Can you rewrite all of the records below with "approximately" replaced by "roughly" wherever it occurs, keeping everything else the same?

Data for the task:
--- START ---

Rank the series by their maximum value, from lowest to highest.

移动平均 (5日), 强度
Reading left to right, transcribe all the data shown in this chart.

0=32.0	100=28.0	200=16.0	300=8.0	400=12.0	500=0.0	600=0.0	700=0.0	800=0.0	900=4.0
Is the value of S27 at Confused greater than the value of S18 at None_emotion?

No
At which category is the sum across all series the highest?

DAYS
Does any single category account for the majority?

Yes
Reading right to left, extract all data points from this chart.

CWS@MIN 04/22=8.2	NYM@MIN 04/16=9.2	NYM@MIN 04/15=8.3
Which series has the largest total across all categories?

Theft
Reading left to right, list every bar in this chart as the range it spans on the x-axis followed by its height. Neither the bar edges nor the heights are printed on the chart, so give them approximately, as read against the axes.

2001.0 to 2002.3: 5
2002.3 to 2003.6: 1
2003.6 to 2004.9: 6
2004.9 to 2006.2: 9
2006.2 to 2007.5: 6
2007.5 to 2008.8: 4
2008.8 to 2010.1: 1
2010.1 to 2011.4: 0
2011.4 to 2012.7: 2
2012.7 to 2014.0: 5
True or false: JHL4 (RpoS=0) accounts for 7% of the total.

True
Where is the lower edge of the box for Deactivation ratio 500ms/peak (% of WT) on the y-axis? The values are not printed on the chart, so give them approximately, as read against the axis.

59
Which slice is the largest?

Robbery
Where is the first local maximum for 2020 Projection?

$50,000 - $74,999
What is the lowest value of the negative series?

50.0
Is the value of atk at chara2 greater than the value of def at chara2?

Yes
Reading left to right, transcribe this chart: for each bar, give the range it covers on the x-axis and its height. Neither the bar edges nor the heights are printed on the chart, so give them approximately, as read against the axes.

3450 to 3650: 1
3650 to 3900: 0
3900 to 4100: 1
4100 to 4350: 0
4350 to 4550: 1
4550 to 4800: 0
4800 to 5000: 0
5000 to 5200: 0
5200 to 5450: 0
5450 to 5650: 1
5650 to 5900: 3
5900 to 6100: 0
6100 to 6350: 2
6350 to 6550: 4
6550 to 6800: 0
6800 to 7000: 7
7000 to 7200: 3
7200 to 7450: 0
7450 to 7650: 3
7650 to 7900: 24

--- END ---

Exercise solution:
Rank the series by their maximum value, from lowest to highest.

移动平均 (5日), 强度
Reading left to right, transcribe all the data shown in this chart.

0=32.0	100=28.0	200=16.0	300=8.0	400=12.0	500=0.0	600=0.0	700=0.0	800=0.0	900=4.0
Is the value of S27 at Confused greater than the value of S18 at None_emotion?

No
At which category is the sum across all series the highest?

DAYS
Does any single category account for the majority?

Yes
Reading right to left, extract all data points from this chart.

CWS@MIN 04/22=8.2	NYM@MIN 04/16=9.2	NYM@MIN 04/15=8.3
Which series has the largest total across all categories?

Theft
Reading left to right, list every bar in this chart as the range it spans on the x-axis followed by its height. Neither the bar edges nor the heights are printed on the chart, so give them roughly, as read against the axes.

2001.0 to 2002.3: 5
2002.3 to 2003.6: 1
2003.6 to 2004.9: 6
2004.9 to 2006.2: 9
2006.2 to 2007.5: 6
2007.5 to 2008.8: 4
2008.8 to 2010.1: 1
2010.1 to 2011.4: 0
2011.4 to 2012.7: 2
2012.7 to 2014.0: 5
True or false: JHL4 (RpoS=0) accounts for 7% of the total.

True
Where is the lower edge of the box for Deactivation ratio 500ms/peak (% of WT) on the y-axis? The values are not printed on the chart, so give them roughly, as read against the axis.

59
Which slice is the largest?

Robbery
Where is the first local maximum for 2020 Projection?

$50,000 - $74,999
What is the lowest value of the negative series?

50.0
Is the value of atk at chara2 greater than the value of def at chara2?

Yes
Reading left to right, transcribe this chart: for each bar, give the range it covers on the x-axis and its height. Neither the bar edges nor the heights are printed on the chart, so give them roughly, as read against the axes.

3450 to 3650: 1
3650 to 3900: 0
3900 to 4100: 1
4100 to 4350: 0
4350 to 4550: 1
4550 to 4800: 0
4800 to 5000: 0
5000 to 5200: 0
5200 to 5450: 0
5450 to 5650: 1
5650 to 5900: 3
5900 to 6100: 0
6100 to 6350: 2
6350 to 6550: 4
6550 to 6800: 0
6800 to 7000: 7
7000 to 7200: 3
7200 to 7450: 0
7450 to 7650: 3
7650 to 7900: 24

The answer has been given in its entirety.